- _Page segmentation data_:
/---
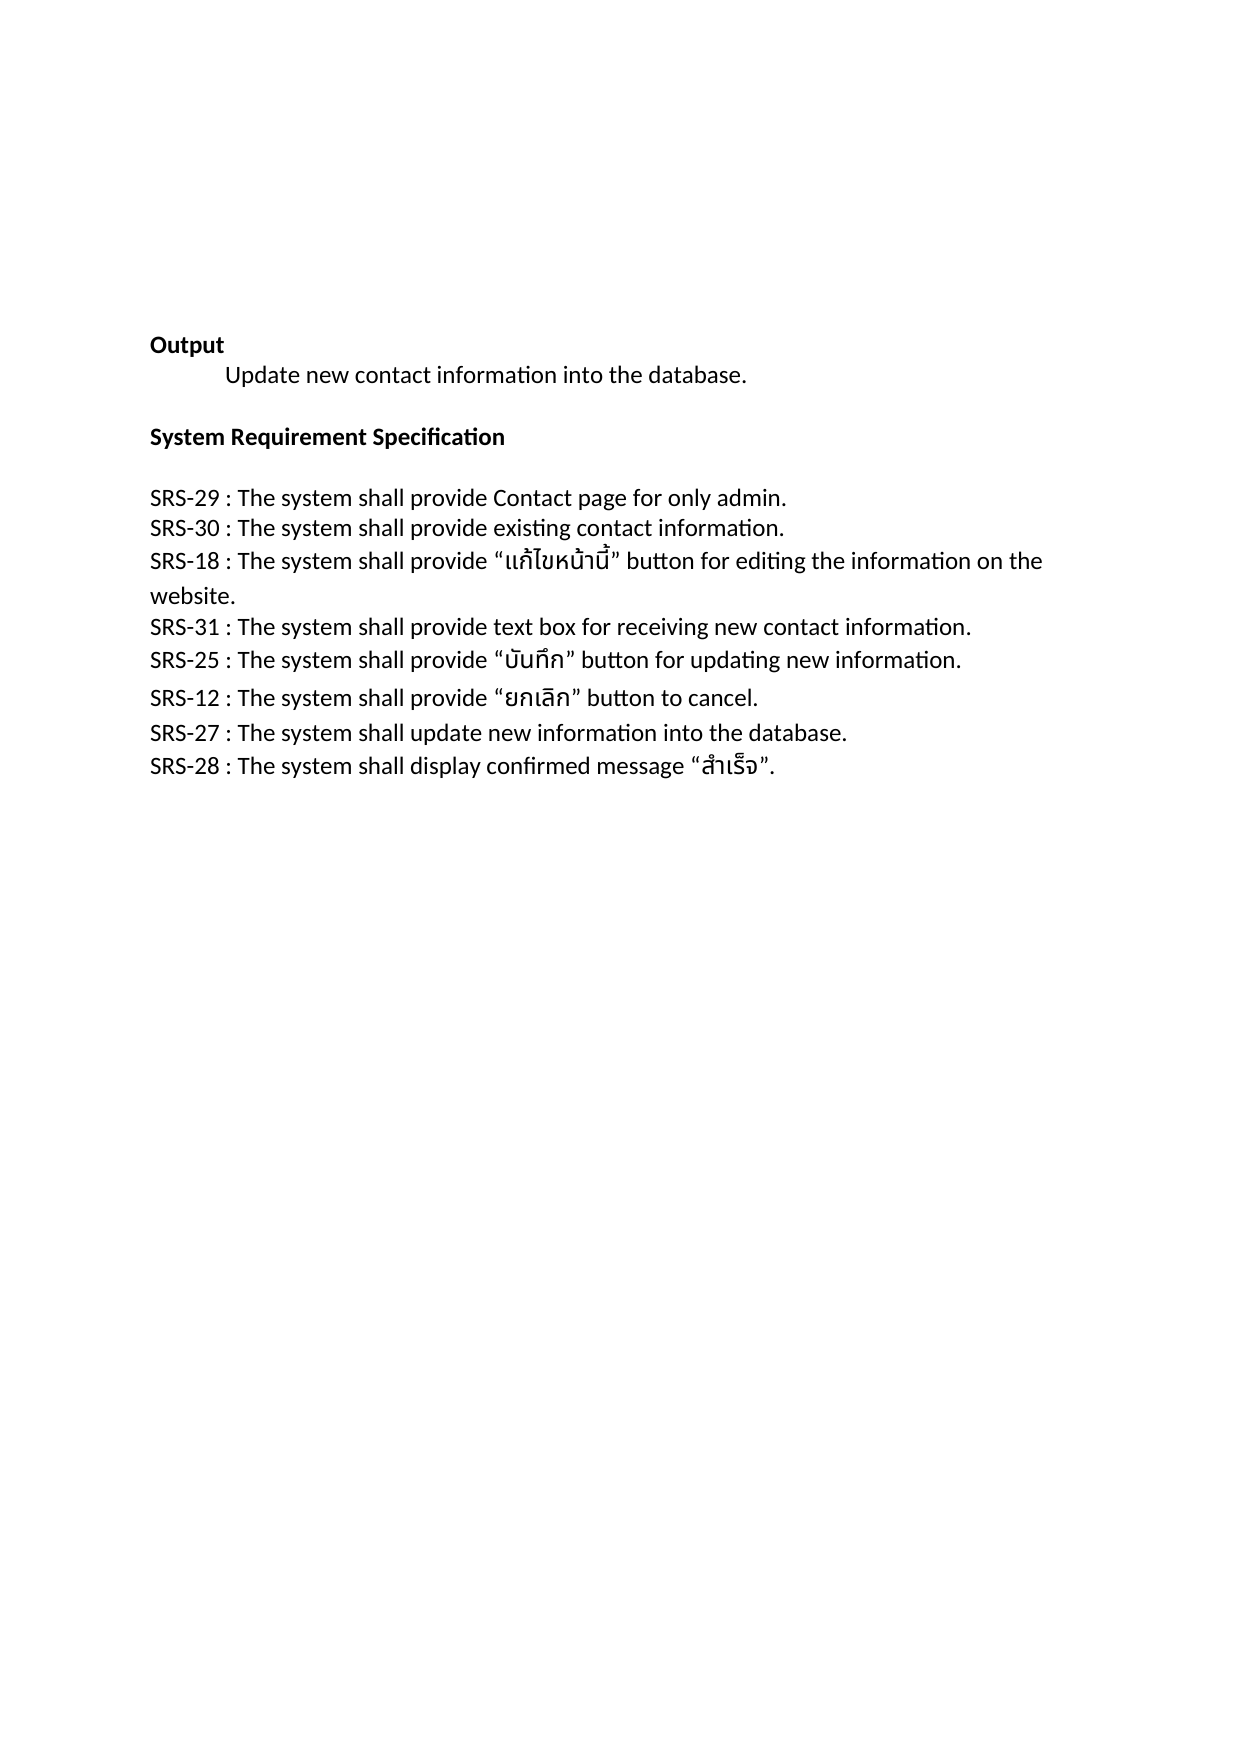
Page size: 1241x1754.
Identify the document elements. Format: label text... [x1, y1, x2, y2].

text SRS-30 : The system shall provide existing contact information. [150, 512, 1090, 543]
text SRS-28 : The system shall display confirmed message “สำเร็จ”. [150, 748, 1090, 786]
text SRS-27 : The system shall update new information into the database. [150, 717, 1090, 748]
text SRS-18 : The system shall provide “แก้ไขหน้านี้” button for editing the information on the website. [150, 543, 1090, 611]
text SRS-29 : The system shall provide Contact page for only admin. [150, 482, 1090, 512]
text System Requirement Specification [150, 421, 1090, 451]
text Output [150, 329, 1090, 359]
text SRS-25 : The system shall provide “บันทึก” button for updating new information. [150, 642, 1090, 679]
text Update new contact information into the database. [150, 359, 1090, 390]
text SRS-12 : The system shall provide “ยกเลิก” button to cancel. [150, 679, 1090, 717]
text SRS-31 : The system shall provide text box for receiving new contact information. [150, 611, 1090, 642]
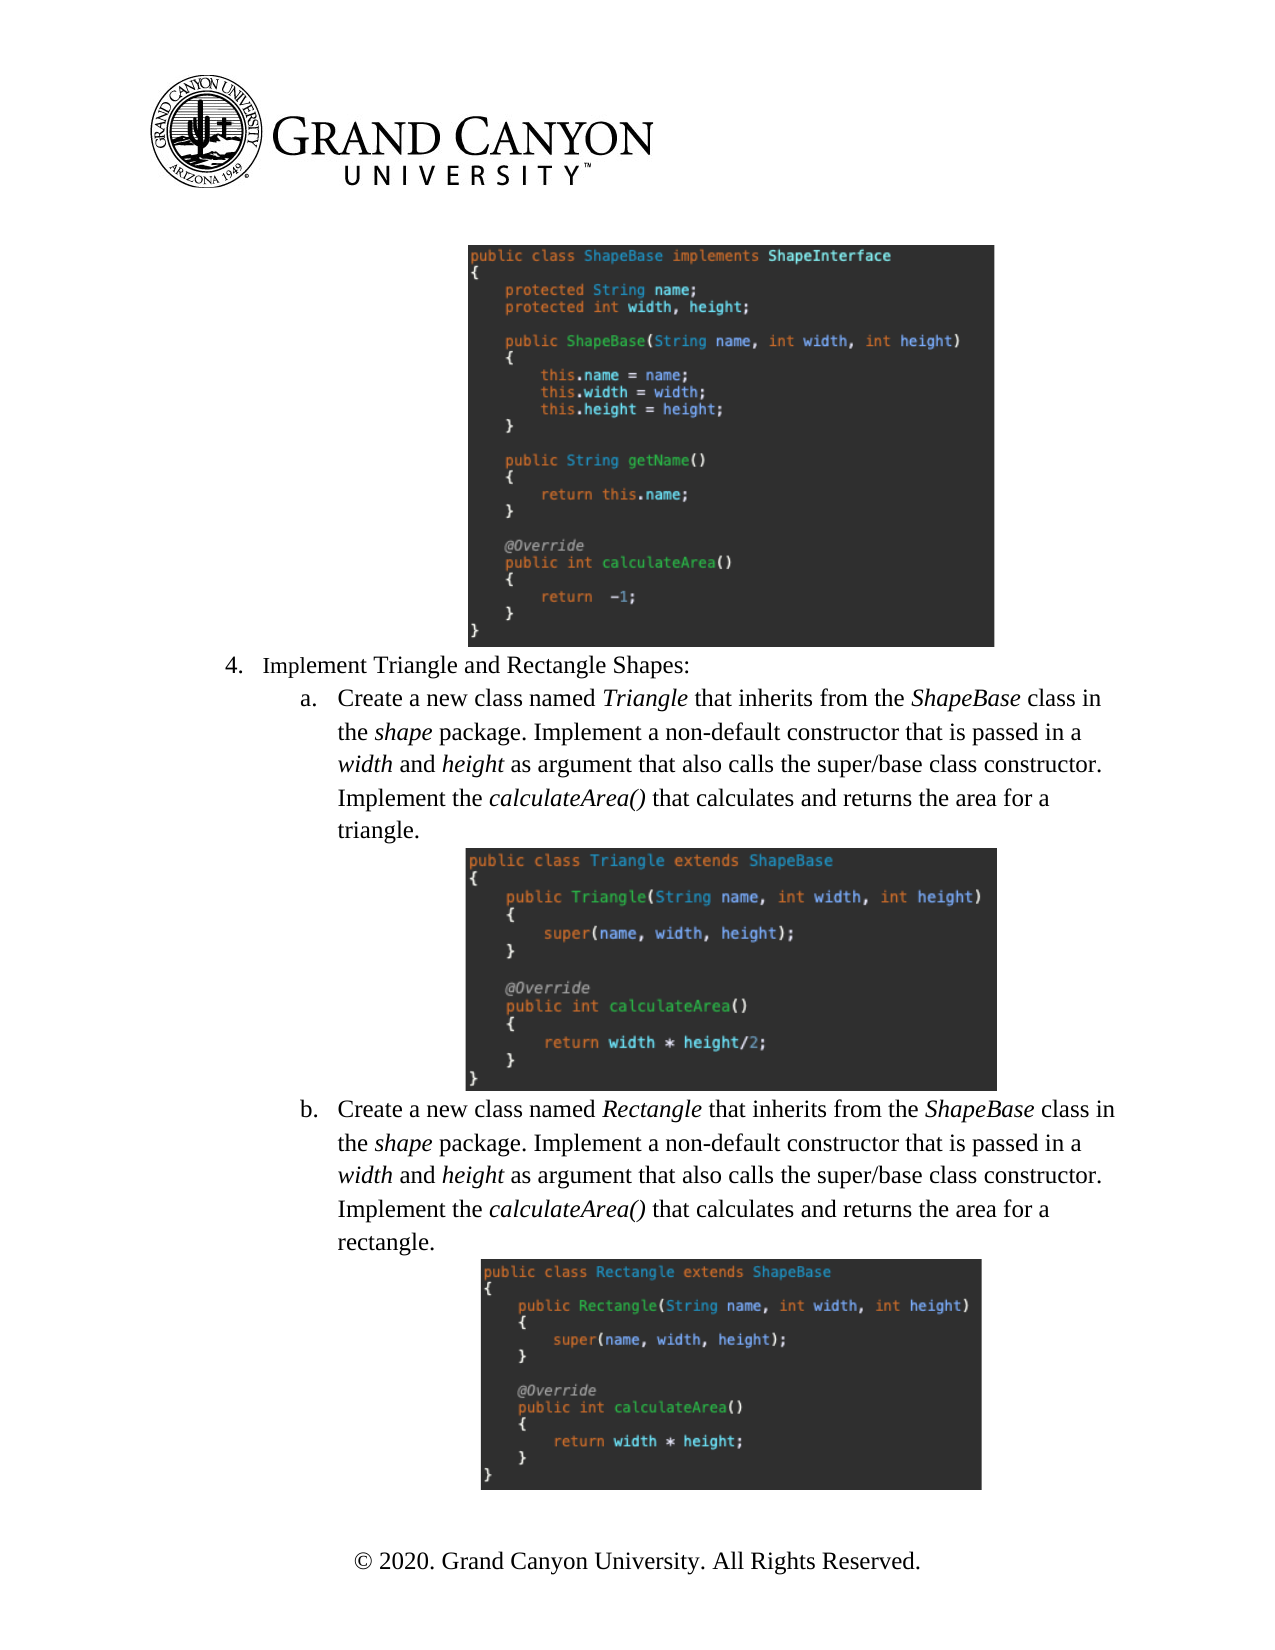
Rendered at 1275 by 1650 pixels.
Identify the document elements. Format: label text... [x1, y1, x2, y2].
\---
- _What you are asked to do_:
When copying the entries, drop the images and keep every line exact.

- _Exercise result_:
Page size: 1241x1754.
Identify the document elements. Format: label text... [x1, y1, x2, y2].

text SRS-30 : The system shall provide existing contact information. [150, 512, 1090, 543]
text SRS-28 : The system shall display confirmed message “สำเร็จ”. [150, 748, 1090, 786]
text SRS-27 : The system shall update new information into the database. [150, 717, 1090, 748]
text SRS-18 : The system shall provide “แก้ไขหน้านี้” button for editing the information on the website. [150, 543, 1090, 611]
text SRS-29 : The system shall provide Contact page for only admin. [150, 482, 1090, 512]
text System Requirement Specification [150, 421, 1090, 451]
text Output [150, 329, 1090, 359]
text SRS-25 : The system shall provide “บันทึก” button for updating new information. [150, 642, 1090, 679]
text Update new contact information into the database. [150, 359, 1090, 390]
text SRS-12 : The system shall provide “ยกเลิก” button to cancel. [150, 679, 1090, 717]
text SRS-31 : The system shall provide text box for receiving new contact information. [150, 611, 1090, 642]
Rendered at 1275 by 1650 pixels.
Identify the document elements. Format: label text... [x1, y1, x2, y2].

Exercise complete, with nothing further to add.